The city is a trade centre for Cocoa and Palm Oil, and has a timber industry as well. Kumba is a local road junction, making it the main commercial town in anglophone Cameroon. Trading in Kumba has attracted the interest of foreigners, mostly Nigerians (The Igbos), who have always controlled a greater percentage of the Kumba main market. (culled from a personal survey, January 2011)

Geography

Although it is the largest city in the southwest province of Cameroon, it is not the provincial capital; which is located in Buea, the former German colonial capital. Because of its size, most major roads to the provincial interior radiate from Kumba, running to the Nigerian border at Mamfe, the Korup National Park at Mundemba, and Mount Koupe to the east. The premier geographical attraction in Kumba is Barombi Mbo, the largest volcanic lake in Cameroon's volcanic chain.

Transport

Kumba is the terminus of a branch railway of the western system of Camrail.

Government

Kumba is the headquarter of Meme division of the Southwest Region. It has three sub-divisional councils; Kumba 1(Kumba Town-Kake, a part of Buea Road), Kumba 2(Kosala, Hausa-quarters and a Fiango) and Kumba 3(3 corners, Mambanda and a part of Buea-road) with three local mayors. The town also run by a government appointed Senior Divisional Officer(SDO) and a government Delegate.

People

Most people in Kumba speak English and Pidgin, and at least one of a variety of indigenous languages, most dominantly Bafaw, Bakossi and Mbonge.

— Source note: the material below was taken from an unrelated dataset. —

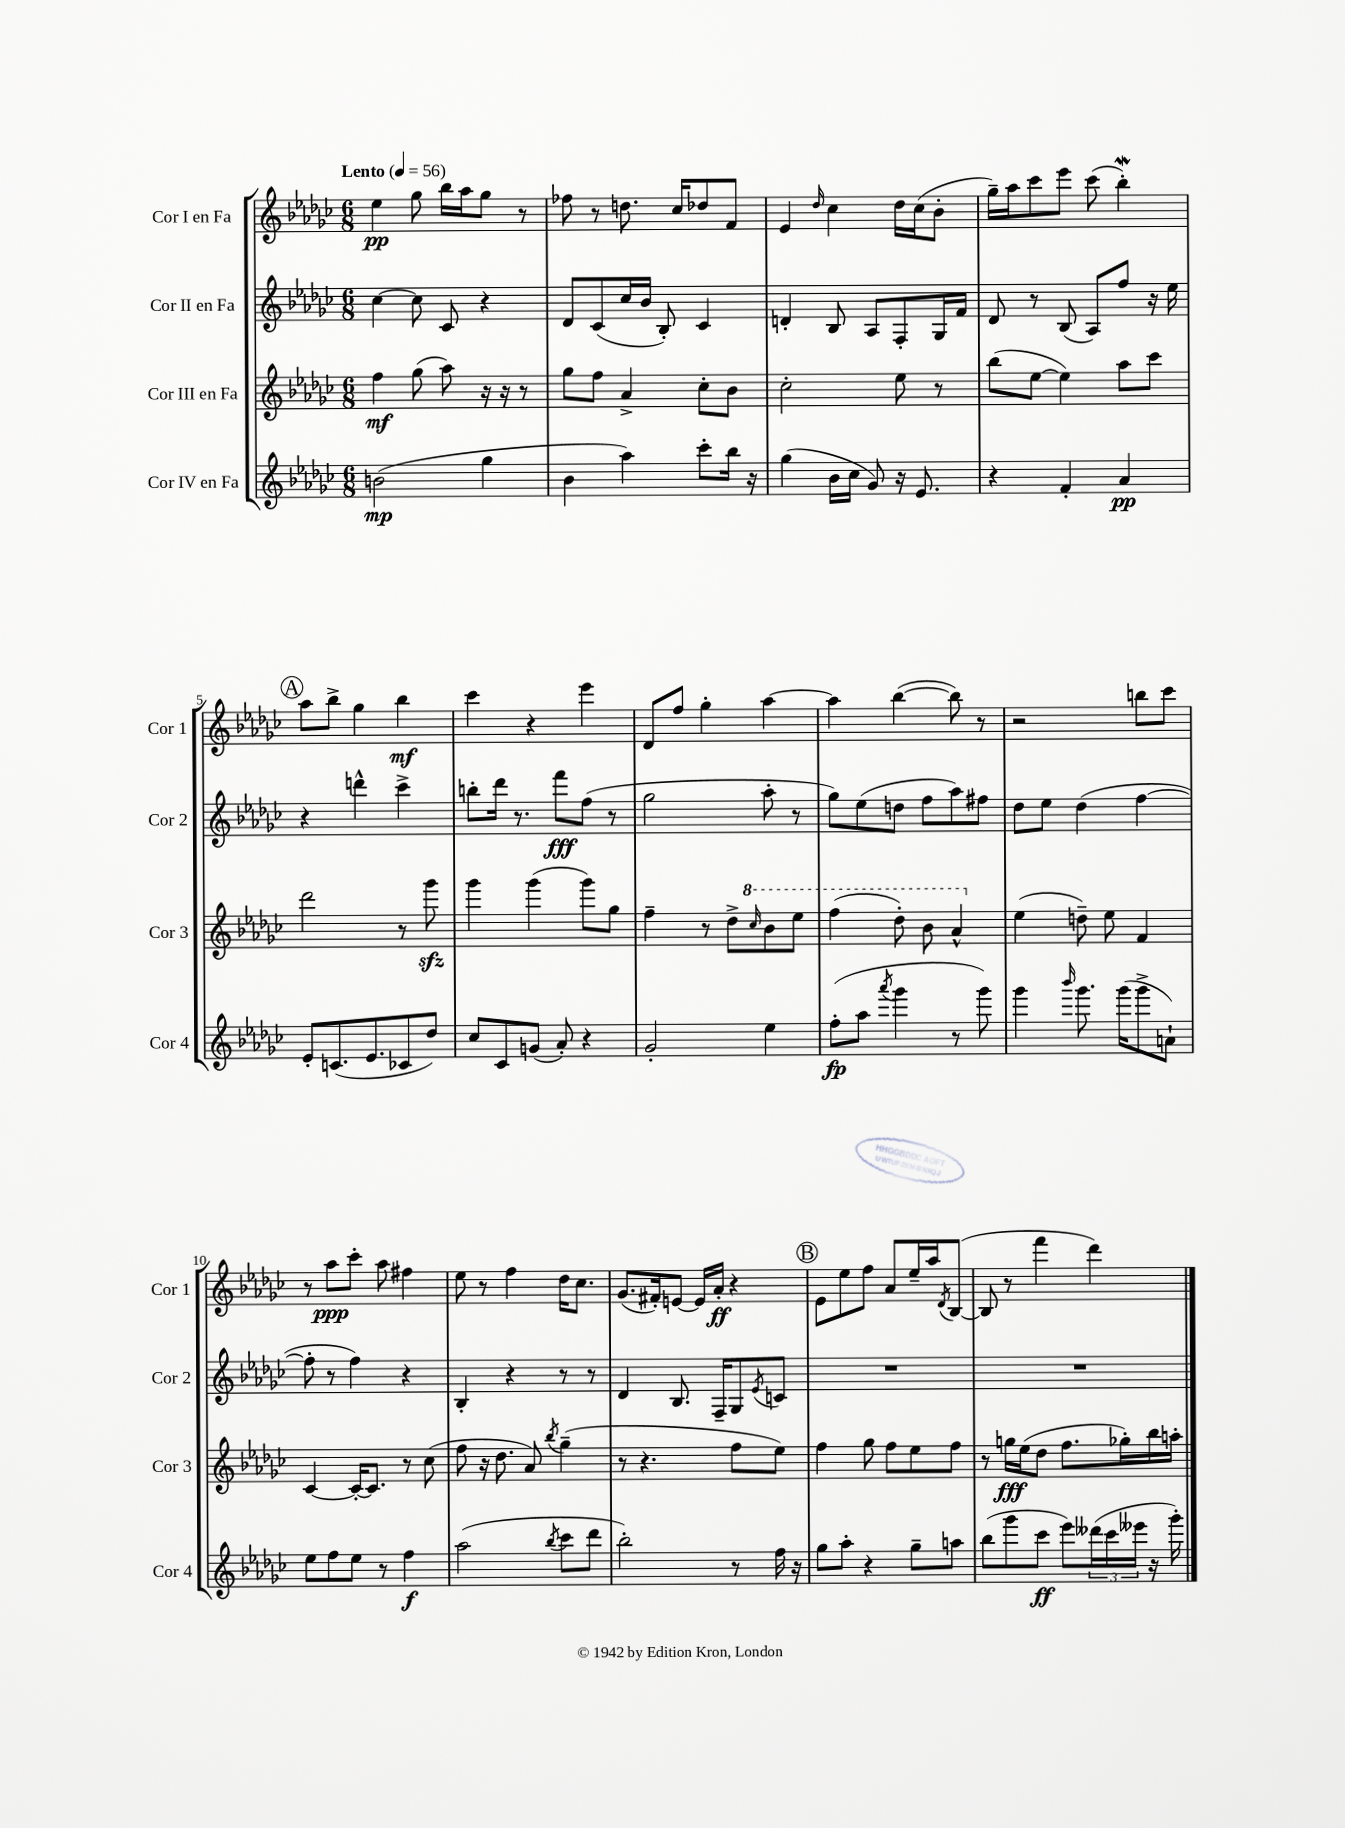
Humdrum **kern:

The indigenes of Kumba are the Bafaw, an ethnic group who speak the Bafaw language, a language similar to Duala, Mboh and Bakossi, and certainly Southern Bantoid. The Bafaw people are ruled by their Paramount chief HRH Fon Victor Esemisongo Mukete who is the current chairman of Camtel, Cameroon's own Telecommunication company and also the founder and CEO of Mukete Plantations Limited, a plantation measuring over 200 square kilometers in different localities in Meme division. Due to its cosmopolitan nature, the Bafaw now form just a percentage of the general population of the city, and have lost many aspects of their culture, except for their language which is spoken mostly by the elderly and some of the younger generation.

Kumba is the birthplace of French international rugby union player Serge Betsen and footballer Eyong Enoh.